After running this command, you can now run a query in MTM and look at the test cases that were imported. This will look something like shown in the screenshot below:
Structuring your tests
So now that we've imported all of our tests into MTM, let's structure the test now in such a way that we can select a group of tests to validate either a process or product. To do this you first need to create a new test plan:
Now we have a clean new plan that we can start organizing. Add two static test suites at the top level of the plan that dissect the groups created in process and product as shown here below:
The next step is to fill up the process suite with additional query-based suites. Here we are defining the set of tests based on the name in the test containing either the name of the process we need or the product we need. To define a suite that shows all test cases that test the process “Policy Affirmation” we create a query that looks at the title of the test and requires the text "PolicyAffirmation" to be in the title as show below:
And we can do the same for particular products as show below for product, car insurance:
After we have done this for all processes and products, the full regression suite looks like this:
Setting up the Lab Management machines
Now that we have the test plan complete and created nice buckets that focus on specific processes or products, we can now run the tests from MTM. This requires one additional step and that is to set up a lab environment. A lab environment contains the machines that will function as the web client machine running the actual tests. To create the environment, select the "Lab Canagement" tab in MTM.

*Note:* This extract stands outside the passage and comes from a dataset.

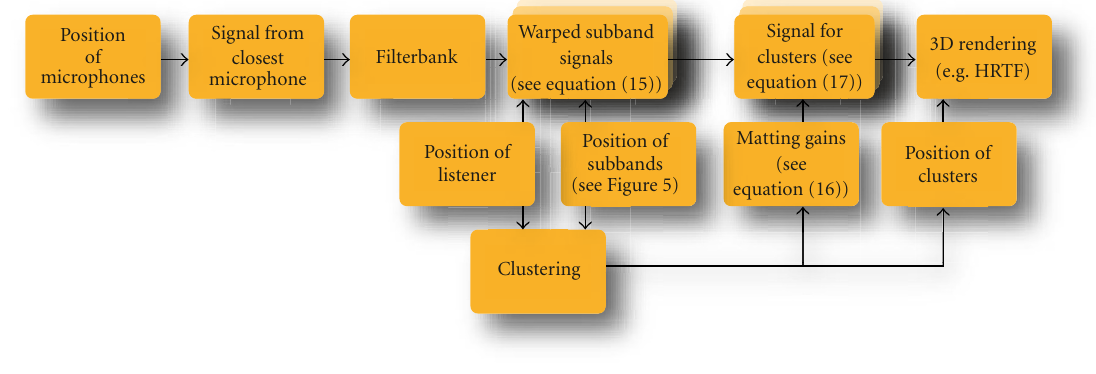
Figure 10: Overview of the synthesis algorithm used to rerender the acquired soundscape based on the previously obtained subband posi-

Now that you've created a new environment, select a test machine you have available in your network. In my case the name of the test machine is “TestClient.”
Running your tests from MTM
Now that we have a lab machine available, we can run the tests from MTM. To do this go to the "Test" tab and there you can select the option to run the test.
Now you will get the dialog asking where you would like to run the tests.
This is where you need specify the build the tests are part of (the build containing the CodedUI tests) and the test environment you want to use. In this case, it's the VSALM test environment we just created. The final thing to note is that the test setting specifies what the diagnostic data collectors will capture during the test run. This is where you can specify to use test settings that contain Intellitrace log capture, video capture and even audio capture on the target machine.
After you start a run, you will get a results view that shows the progress:
And when the run is finished you'll get a summary of the run and a overall status report on the test plan.
Running the regression suites as part of the daily build process
One thing haven't mentioned yet is the fact that we can use the existing test plan we created together with a lab management build. This is a build defined in Visual Studio where we can specify the lab environment we want to use (VSALM), the test plane we want to execute, and the build we will use that contains the test assemblies. You can schedule this build to run every night on the latest build of the CodedUI tests, and this way each morning when you get into the office you'll already see a full summary like one shown above, based on a fully automated regression test that is scheduled and executed.
So with these steps you can manage your CodedUI tests from Microsoft Test Manager. You can create nice functional buckets of test suites by using the query based suites, can run your tests on existing machines just by adding them to the lab environment, and any functional tester can run the regression suites without ever knowing about Visual Studio.